Thursday, 17 November 2022

Gravitational Field of Light and MOND

One of the candidates of solving the problem of flat galaxy rotation curves is MOND. The theory introduces a universal acceleration scale signified by $$a_0\sim cH_0.$$

The question should now be asked that whose physical entity is this acceleration?

For the first time I show that this is the acceleration of light: \(H_0\) suggests we begin with the FLRW metric $$ds^2 = -c^2 dt^2 + a^2(t)\left(dr^2 + r^2 d\Omega^2 \right)$$

Consider the null radial curves (light) \(ds=0\). We find $$ \frac{d^2 r}{dt^2}=\pm \frac{cH(t)}{a(t)},$$

for the acceleration of null paths (light) which in the present epoch of the Universe is the same as the acceleration scale given by \(a_0\). Although I have not yet been able to develop this and derive a modification of gravity, this result is quite striking in itself: In flat spacetime, in absence of gravity (that is produced by material sources), light accelerates due to the expansion of the Universe. But by the equivalence principle acceleration is gravity, so by the sole reason that the Universe is expanding, light gravitates.

In this light it is no wonder that MOND is related to `Dark matter'. If we assume that a new authentic entity called `Dark matter' does not really exist, according to the Principle of Identity of Indiscernibles there is but one `Dark matter' that does not interact with light: light itself!

The current theory of Electrodynamics (including QED) does not allow light to accelerate. Light is a wave and waves (by the current definition) propagate at constant speed. I am currently trying to prove that Maxwell equations change in an expanding Universe, with the result $$\frac{1}{c+a_0t}\frac{\partial}{\partial t}\left(\frac{1}{c+a_0t}\frac{\partial u}{\partial t}\right)=\nabla^2 u$$

for Electric and Magnetic fields. This is an equation for an accelerating `wave'. 

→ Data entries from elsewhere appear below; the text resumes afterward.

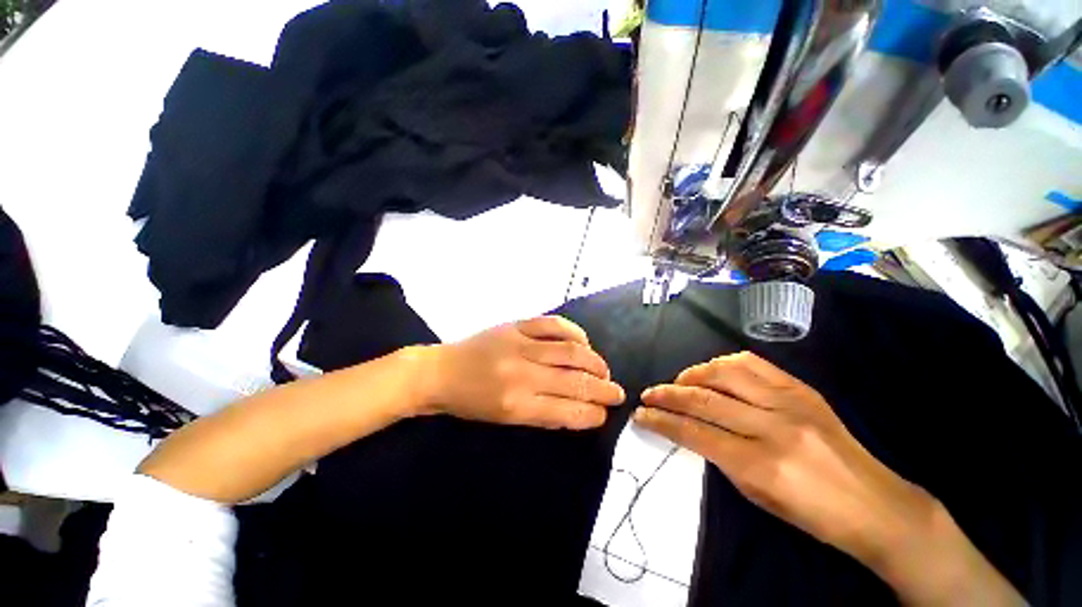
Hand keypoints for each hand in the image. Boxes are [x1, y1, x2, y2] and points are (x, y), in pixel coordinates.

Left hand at [419, 316, 624, 429]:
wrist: (441, 371)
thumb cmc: (470, 403)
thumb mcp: (504, 420)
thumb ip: (542, 414)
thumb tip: (577, 409)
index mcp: (517, 405)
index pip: (568, 411)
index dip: (593, 414)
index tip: (604, 414)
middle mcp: (523, 374)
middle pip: (575, 381)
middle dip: (603, 389)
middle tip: (617, 392)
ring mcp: (521, 344)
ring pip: (571, 351)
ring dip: (595, 362)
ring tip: (604, 370)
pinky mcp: (517, 326)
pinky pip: (554, 324)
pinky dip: (575, 332)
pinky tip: (583, 342)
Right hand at [634, 352, 935, 566]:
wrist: (876, 504)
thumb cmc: (812, 514)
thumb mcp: (757, 496)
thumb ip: (720, 457)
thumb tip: (691, 429)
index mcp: (761, 463)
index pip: (695, 432)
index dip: (662, 422)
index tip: (641, 415)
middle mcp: (773, 425)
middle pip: (705, 399)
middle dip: (668, 394)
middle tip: (649, 394)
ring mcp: (790, 402)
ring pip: (725, 372)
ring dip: (693, 374)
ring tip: (678, 381)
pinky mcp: (802, 389)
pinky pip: (753, 364)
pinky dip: (724, 364)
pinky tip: (712, 371)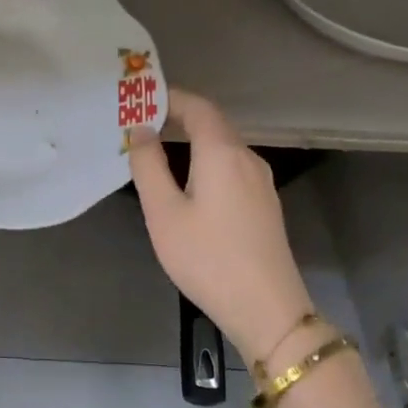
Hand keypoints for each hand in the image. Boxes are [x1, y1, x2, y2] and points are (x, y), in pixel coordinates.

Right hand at [128, 89, 315, 365]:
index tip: (138, 100)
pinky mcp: (265, 204)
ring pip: (223, 146)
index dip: (169, 97)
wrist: (268, 310)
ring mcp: (261, 182)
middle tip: (140, 124)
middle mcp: (246, 158)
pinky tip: (187, 182)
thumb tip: (140, 131)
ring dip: (191, 140)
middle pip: (212, 123)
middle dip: (177, 117)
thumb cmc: (208, 258)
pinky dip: (205, 160)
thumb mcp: (164, 213)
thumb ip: (148, 166)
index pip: (197, 107)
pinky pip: (231, 166)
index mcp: (222, 152)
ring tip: (157, 151)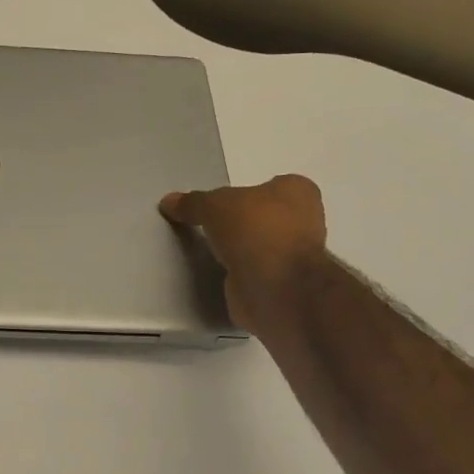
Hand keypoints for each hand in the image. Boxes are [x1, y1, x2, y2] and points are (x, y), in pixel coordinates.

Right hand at [160, 175, 328, 330]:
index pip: (271, 185)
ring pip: (260, 247)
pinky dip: (238, 274)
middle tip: (208, 225)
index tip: (220, 203)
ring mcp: (295, 257)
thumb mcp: (214, 205)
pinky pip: (254, 273)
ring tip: (208, 250)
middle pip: (264, 217)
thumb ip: (193, 202)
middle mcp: (304, 222)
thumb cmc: (256, 230)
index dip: (245, 193)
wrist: (275, 287)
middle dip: (241, 223)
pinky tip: (217, 273)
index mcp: (298, 192)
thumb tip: (168, 201)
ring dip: (240, 251)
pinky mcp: (282, 286)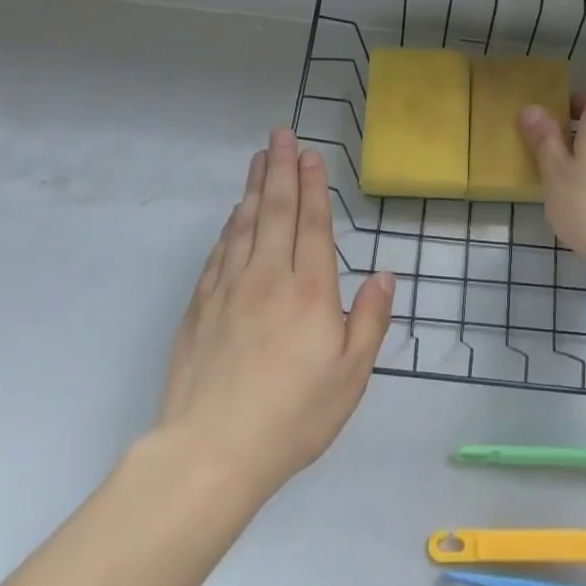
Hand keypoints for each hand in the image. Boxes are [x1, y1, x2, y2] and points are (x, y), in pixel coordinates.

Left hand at [156, 129, 394, 501]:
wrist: (211, 451)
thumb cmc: (293, 416)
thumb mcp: (351, 376)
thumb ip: (369, 320)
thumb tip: (385, 276)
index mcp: (310, 291)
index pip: (313, 224)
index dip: (314, 186)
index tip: (311, 154)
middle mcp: (268, 277)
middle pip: (276, 211)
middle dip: (282, 169)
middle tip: (282, 135)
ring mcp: (229, 288)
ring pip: (244, 224)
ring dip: (255, 188)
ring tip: (260, 159)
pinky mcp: (200, 305)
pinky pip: (219, 251)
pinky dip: (230, 225)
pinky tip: (235, 214)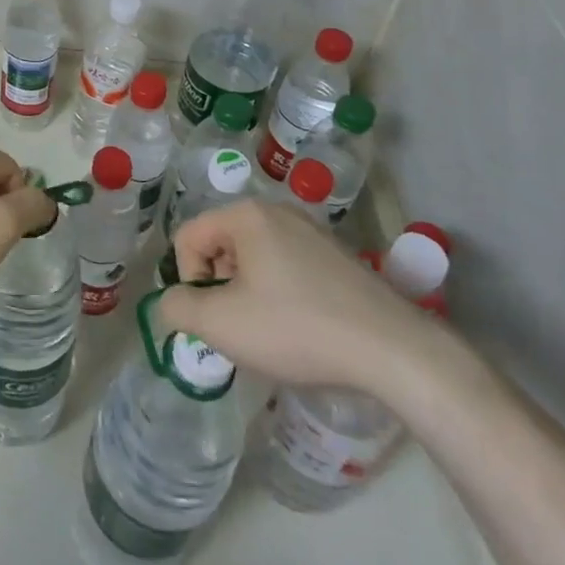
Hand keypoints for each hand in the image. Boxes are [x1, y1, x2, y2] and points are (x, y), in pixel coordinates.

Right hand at [159, 200, 447, 401]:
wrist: (393, 351)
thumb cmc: (297, 328)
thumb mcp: (222, 324)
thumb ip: (179, 308)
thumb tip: (170, 302)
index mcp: (247, 216)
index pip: (189, 238)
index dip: (189, 281)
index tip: (213, 319)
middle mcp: (278, 212)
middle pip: (222, 246)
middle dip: (220, 288)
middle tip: (239, 329)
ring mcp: (312, 233)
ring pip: (255, 260)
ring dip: (249, 295)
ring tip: (271, 335)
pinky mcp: (338, 258)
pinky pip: (287, 269)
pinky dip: (281, 297)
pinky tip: (302, 331)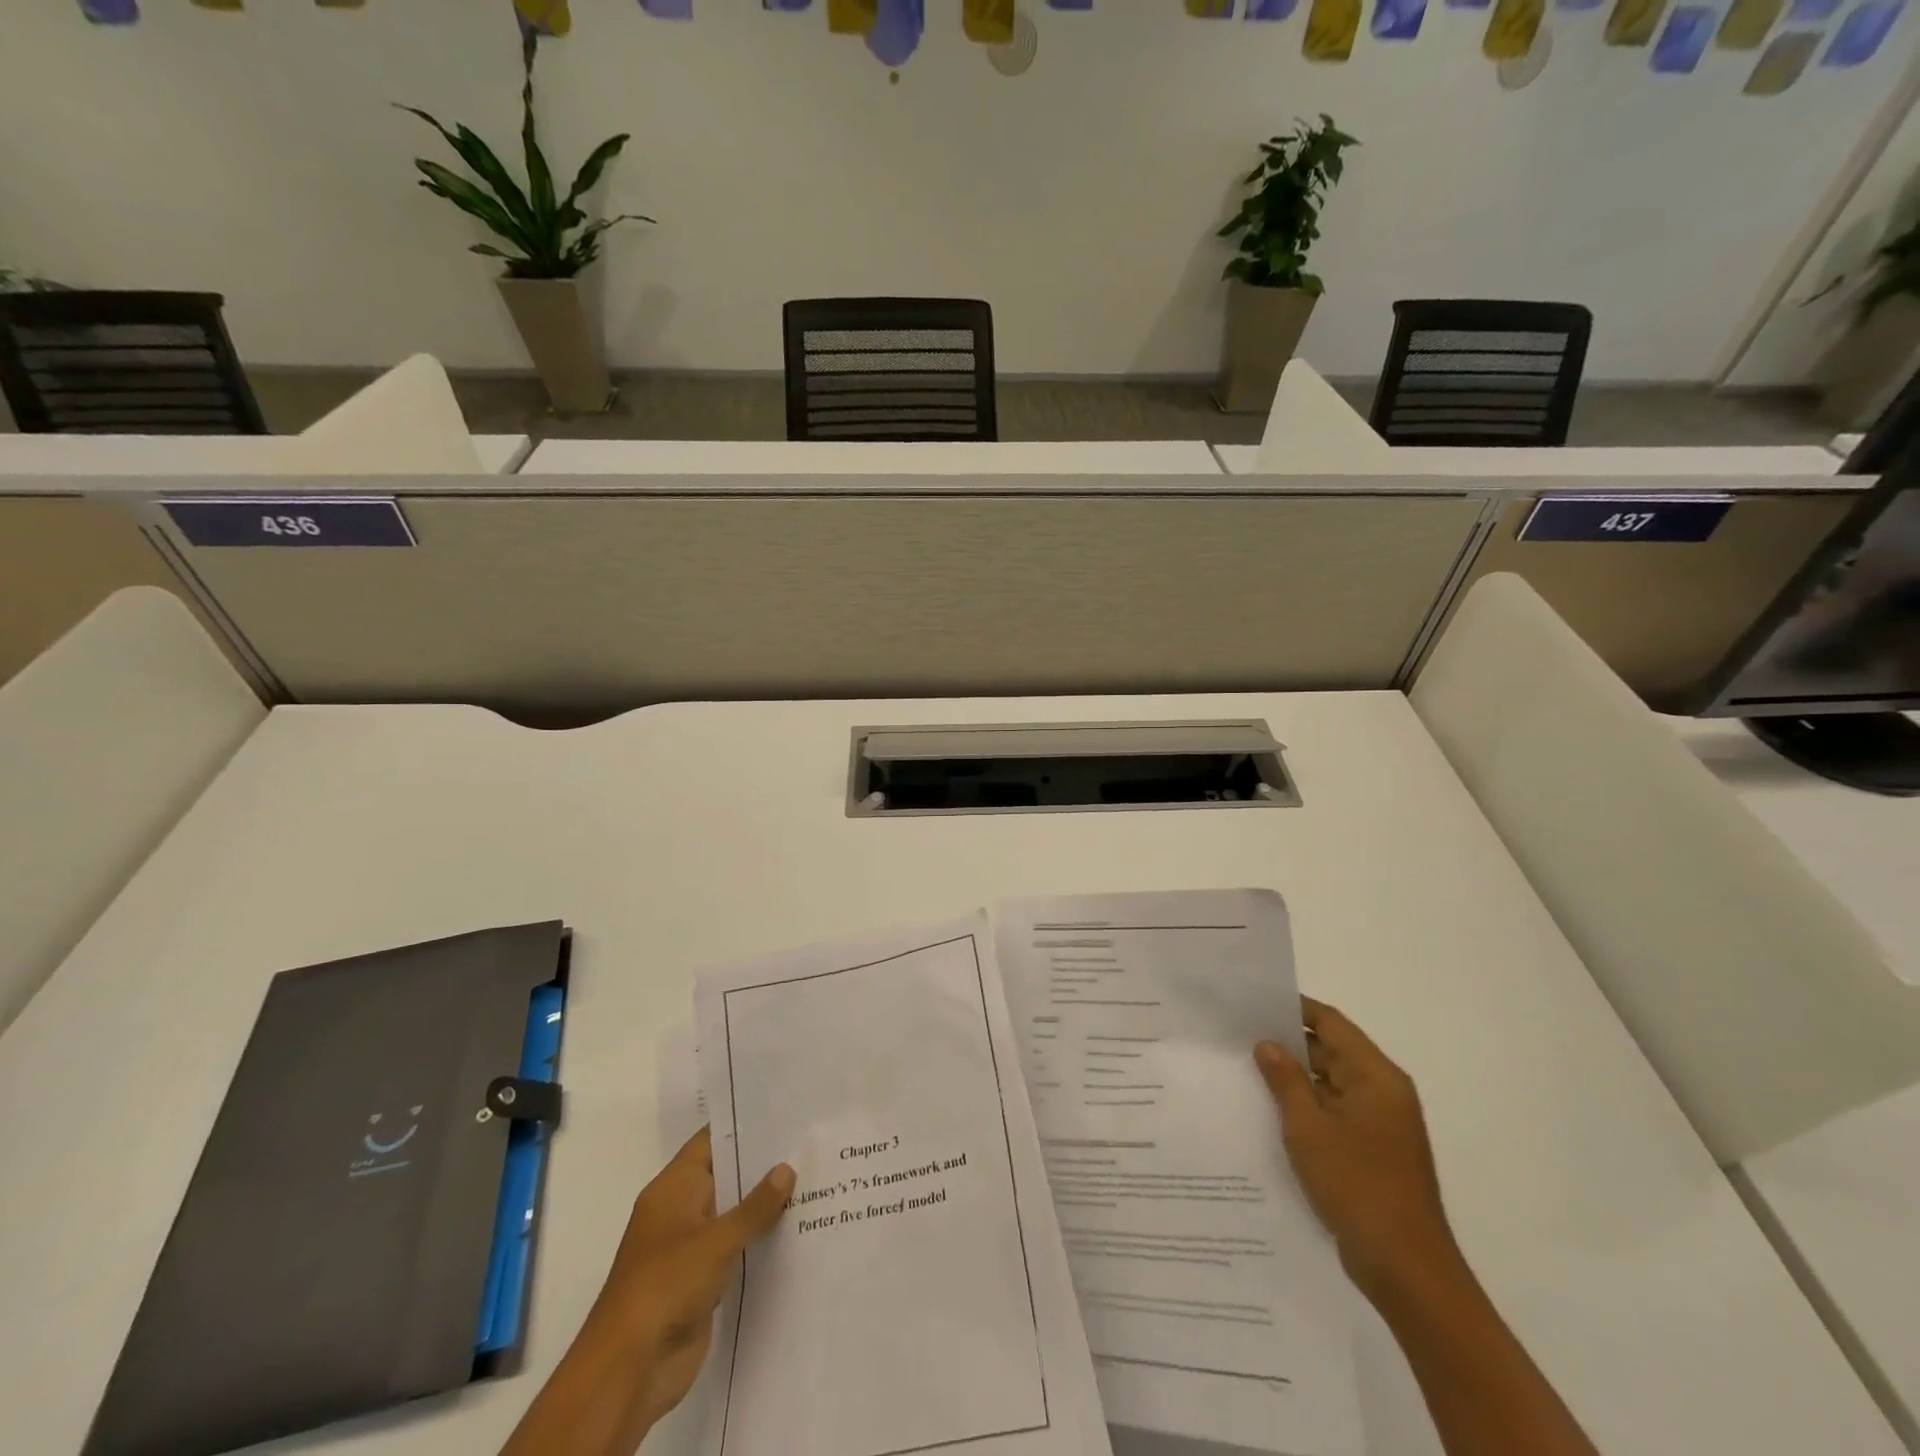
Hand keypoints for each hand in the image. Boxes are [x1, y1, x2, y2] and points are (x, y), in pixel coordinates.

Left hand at [501, 1128, 793, 1455]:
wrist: (630, 1369)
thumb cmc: (666, 1285)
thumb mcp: (716, 1239)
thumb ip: (754, 1206)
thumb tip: (785, 1169)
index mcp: (672, 1189)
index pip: (710, 1143)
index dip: (743, 1127)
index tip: (782, 1114)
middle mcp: (679, 1212)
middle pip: (725, 1178)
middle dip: (762, 1167)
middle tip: (807, 1146)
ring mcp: (689, 1249)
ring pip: (732, 1216)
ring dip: (763, 1207)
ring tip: (812, 1183)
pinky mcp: (700, 1282)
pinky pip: (735, 1251)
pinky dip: (758, 1243)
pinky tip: (795, 1232)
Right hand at [1255, 998, 1458, 1300]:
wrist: (1407, 1269)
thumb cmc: (1357, 1187)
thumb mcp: (1308, 1128)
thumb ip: (1286, 1080)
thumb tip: (1268, 1044)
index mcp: (1375, 1076)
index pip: (1331, 1023)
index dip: (1293, 1008)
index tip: (1254, 1002)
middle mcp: (1384, 1091)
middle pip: (1333, 1050)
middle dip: (1289, 1042)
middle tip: (1240, 1035)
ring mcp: (1382, 1123)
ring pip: (1332, 1082)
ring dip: (1297, 1077)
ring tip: (1247, 1069)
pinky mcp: (1375, 1149)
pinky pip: (1337, 1111)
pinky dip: (1309, 1105)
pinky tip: (1272, 1112)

An immediately-testable consequence of Electric and Magnetic fields (light) accelerating is that there exists a critical value for electric field $$E_0=\frac{a_0}{\sqrt{4\pi \epsilon_0 G}}\approx 1.39 \text{ Volts/meter},$$

below which it is expected that the inverse-square Coulomb's law fails and gives place to

$$\varphi=\sqrt{\frac{E_0}{4\pi\epsilon_0}}\sqrt{|Q|}\log r.$$

This possible modification could have not been tested so far in principle, because all the tests of Coulomb's law that I see, only test the distance dependence, but as we see here, the dependence on electric charge is also different and not linear.